▸ Scene geometry reasoning data
• • • •
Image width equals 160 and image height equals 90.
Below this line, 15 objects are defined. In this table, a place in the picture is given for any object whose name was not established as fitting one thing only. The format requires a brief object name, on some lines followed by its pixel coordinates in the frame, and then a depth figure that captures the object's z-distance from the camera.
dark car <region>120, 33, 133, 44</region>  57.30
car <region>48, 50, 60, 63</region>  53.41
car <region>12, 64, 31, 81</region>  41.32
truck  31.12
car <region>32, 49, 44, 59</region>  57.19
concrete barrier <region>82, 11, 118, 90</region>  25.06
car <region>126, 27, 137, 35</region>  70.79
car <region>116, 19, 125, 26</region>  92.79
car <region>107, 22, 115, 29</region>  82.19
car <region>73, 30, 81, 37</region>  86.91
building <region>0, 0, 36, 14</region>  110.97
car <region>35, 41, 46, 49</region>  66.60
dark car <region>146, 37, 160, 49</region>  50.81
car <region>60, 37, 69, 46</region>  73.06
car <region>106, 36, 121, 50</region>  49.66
• • • •
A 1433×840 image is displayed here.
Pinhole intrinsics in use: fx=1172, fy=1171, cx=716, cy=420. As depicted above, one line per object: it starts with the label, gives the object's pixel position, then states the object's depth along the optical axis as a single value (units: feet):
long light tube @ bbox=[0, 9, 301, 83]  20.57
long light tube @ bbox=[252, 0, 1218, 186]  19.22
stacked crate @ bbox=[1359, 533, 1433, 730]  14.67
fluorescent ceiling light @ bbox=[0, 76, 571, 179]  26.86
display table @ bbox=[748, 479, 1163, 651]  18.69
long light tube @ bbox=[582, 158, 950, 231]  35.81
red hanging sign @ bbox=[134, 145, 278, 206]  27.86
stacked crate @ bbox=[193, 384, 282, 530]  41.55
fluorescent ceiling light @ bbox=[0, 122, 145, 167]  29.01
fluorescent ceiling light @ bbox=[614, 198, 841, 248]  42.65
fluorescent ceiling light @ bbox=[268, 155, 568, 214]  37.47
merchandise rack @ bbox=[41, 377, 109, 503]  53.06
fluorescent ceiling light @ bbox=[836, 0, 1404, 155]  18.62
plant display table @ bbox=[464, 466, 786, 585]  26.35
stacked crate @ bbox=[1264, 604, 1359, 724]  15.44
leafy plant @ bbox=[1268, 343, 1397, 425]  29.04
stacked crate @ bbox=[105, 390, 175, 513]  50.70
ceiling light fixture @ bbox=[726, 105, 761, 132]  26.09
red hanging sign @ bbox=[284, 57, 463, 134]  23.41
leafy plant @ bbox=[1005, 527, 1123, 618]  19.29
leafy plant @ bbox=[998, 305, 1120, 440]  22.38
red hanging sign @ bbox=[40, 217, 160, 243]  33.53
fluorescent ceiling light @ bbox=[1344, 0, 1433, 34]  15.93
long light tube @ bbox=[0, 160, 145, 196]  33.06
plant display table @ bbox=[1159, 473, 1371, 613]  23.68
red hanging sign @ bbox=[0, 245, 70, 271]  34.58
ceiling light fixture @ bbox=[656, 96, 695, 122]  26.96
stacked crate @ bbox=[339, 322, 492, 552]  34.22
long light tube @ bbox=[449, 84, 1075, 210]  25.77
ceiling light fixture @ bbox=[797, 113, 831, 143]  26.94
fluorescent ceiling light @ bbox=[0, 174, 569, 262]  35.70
• • • •
▸ Assignment
When you reach the line with "car <region>35, 41, 46, 49</region>" in the records above, start writing out lines exactly, and stop once the line with "car <region>106, 36, 121, 50</region>" has been written; include nothing else.

▸ Written solution
car <region>35, 41, 46, 49</region>  66.60
dark car <region>146, 37, 160, 49</region>  50.81
car <region>60, 37, 69, 46</region>  73.06
car <region>106, 36, 121, 50</region>  49.66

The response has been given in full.